RFR 8202299: Java Keystore fails to load PKCS12/PFX certificates created in WindowsServer2016
Weijun Wang
weijun.wang at oracle.com
Thu May 17 02:02:26 UTC 2018
> On May 17, 2018, at 2:42 AM, Sean Mullan <sean.mullan at oracle.com> wrote:
>
> The while(true) in PKCS12KeyStore.java seems like it isn't really necessary, since you are calling the code inside it at most twice. I think a better approach would be to move lines 2134-2146 into a utility method and call it again if you get an Exception and the password is empty.
The while block looks a little strange, but there are too many local variables here and extracting the lines into a method means we need to pass all of them as arguments. This is also just a single step in a long process and taking it out as a separate method breaks the code reading. Finally, such while blocks appear 3 times and we will have to create multiple methods like tryDecryptKey/tryDecryptCert/tryVerifyMac.
It will be nice if Java allows a method defined inside a method. What do you think if I extract the lines into a lambda?
interface RetryWithZero<T> {
T tryOnce(char[] password) throws Exception;
static <S> S run(RetryWithZero<S> f, char[] password) throws Exception {
try {
return f.tryOnce(password);
} catch (Exception e) {
if (password.length == 0) {
return f.tryOnce(new char[1]);
}
throw e;
}
}
}
byte[] keyInfo = RetryWithZero.run(pass -> {
SecretKey skey = getPBEKey(pass);
Cipher cipher = Cipher.getInstance(
mapPBEParamsToAlgorithm(algOid, algParams));
cipher.init(Cipher.DECRYPT_MODE, skey, algParams);
return cipher.doFinal(encryptedKey);
}, password);
byte[] rawData = safeContentsData;
try {
safeContentsData = RetryWithZero.run(pass -> {
SecretKey skey = getPBEKey(pass);
Cipher cipher = Cipher.getInstance(algOid.toString());
cipher.init(Cipher.DECRYPT_MODE, skey, algParams);
return cipher.doFinal(rawData);
}, password);
} catch (Exception e) {
throw new IOException("keystore password was incorrect",
new UnrecoverableKeyException(
"failed to decrypt safe contents entry: " + e));
}
RetryWithZero.run(pass -> {
SecretKey key = getPBEKey(pass);
m.init(key, params);
m.update(authSafeData);
byte[] macResult = m.doFinal();
if (debug != null) {
debug.println("Checking keystore integrity " +
"(" + m.getAlgorithm() + " iterations: " + ic + ")");
}
if (!MessageDigest.isEqual(macData.getDigest(), macResult)) {
throw new UnrecoverableKeyException("Failed PKCS12" +
" integrity checking");
}
return (Void)null;
}, password);
If we code this way, password will NOT be updated permanently (see p.p.s of my previous mail).
Thanks
Max
>
> Looks fine otherwise.
>
> --Sean
>
> On 4/27/18 12:56 PM, Weijun Wang wrote:
>> Please take a look at
>> http://cr.openjdk.java.net/~weijun/8202299/webrev.00/
>> Turns out we have to retry [0] other than [] in all 3 locations: decrypting keys, decrypting certs, and verifying the mac.
>> Thanks
>> Max
>> p.s.
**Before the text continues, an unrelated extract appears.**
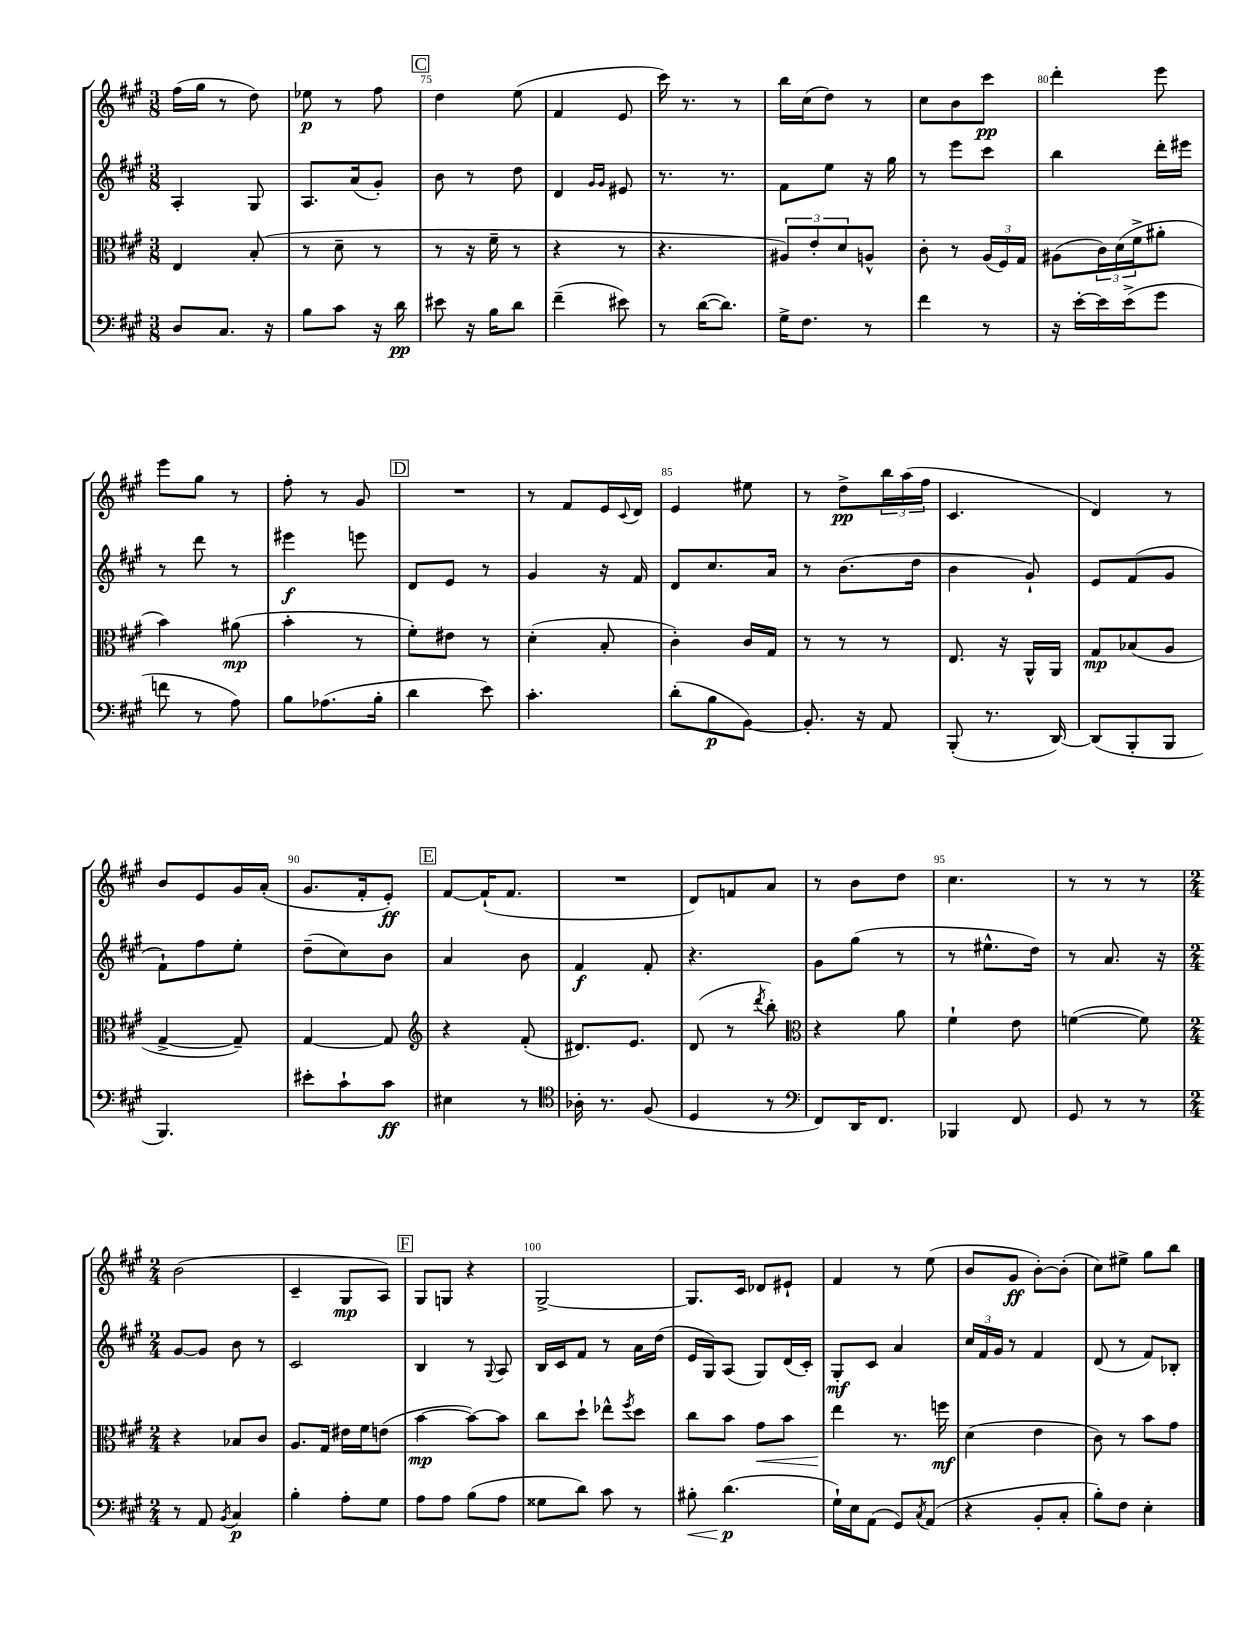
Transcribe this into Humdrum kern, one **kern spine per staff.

You might wonder why suddenly in Windows Server 2016, Microsoft starts using [0] to generate the Mac. In fact, they have been doing this all the time. However, before 2016, they also encrypted the certificates, and to decrypt them, Java has already changed password from [] to [0].
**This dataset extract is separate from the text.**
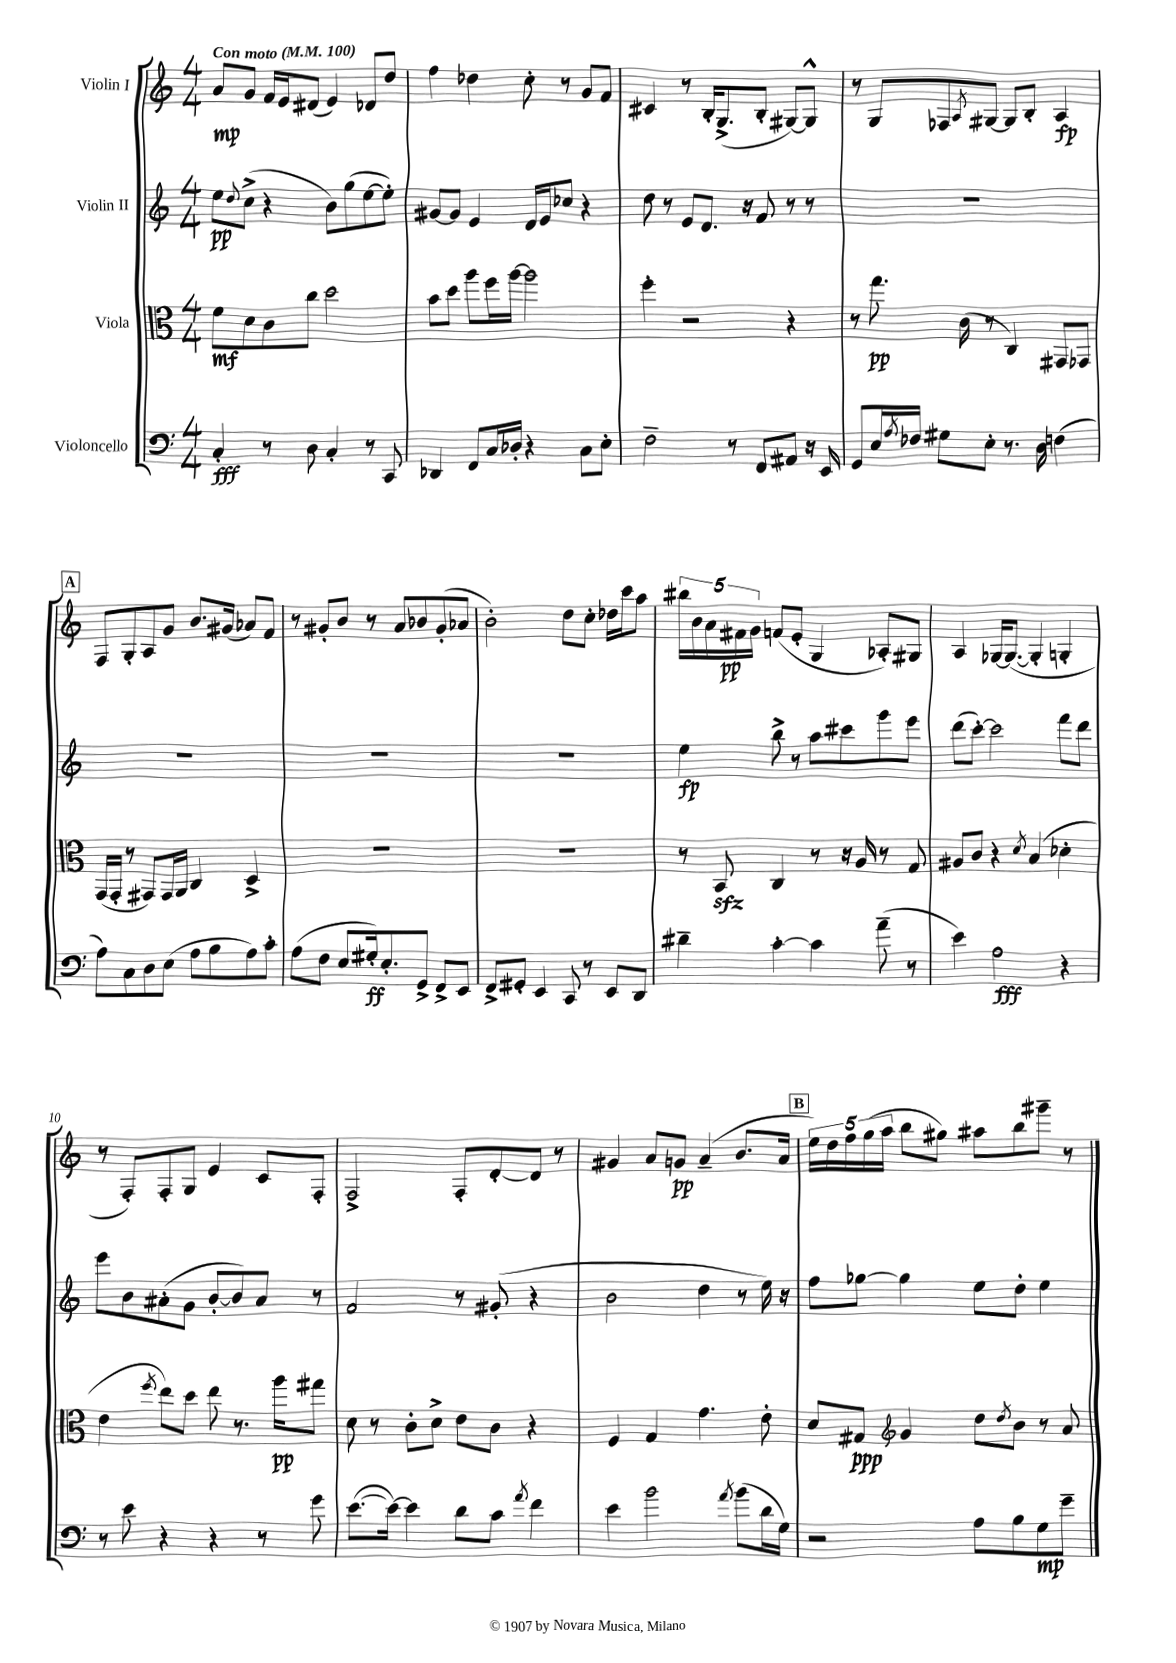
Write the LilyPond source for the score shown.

>> p.p.s. But is this correct? Should the certificate decryption code only temporarily retries [0] but not changing password itself? Well, maybe. But unless a weird software sometimes uses [] and sometimes [0], this will not be a problem, and changing password itself saves us some cycles from always trying twice.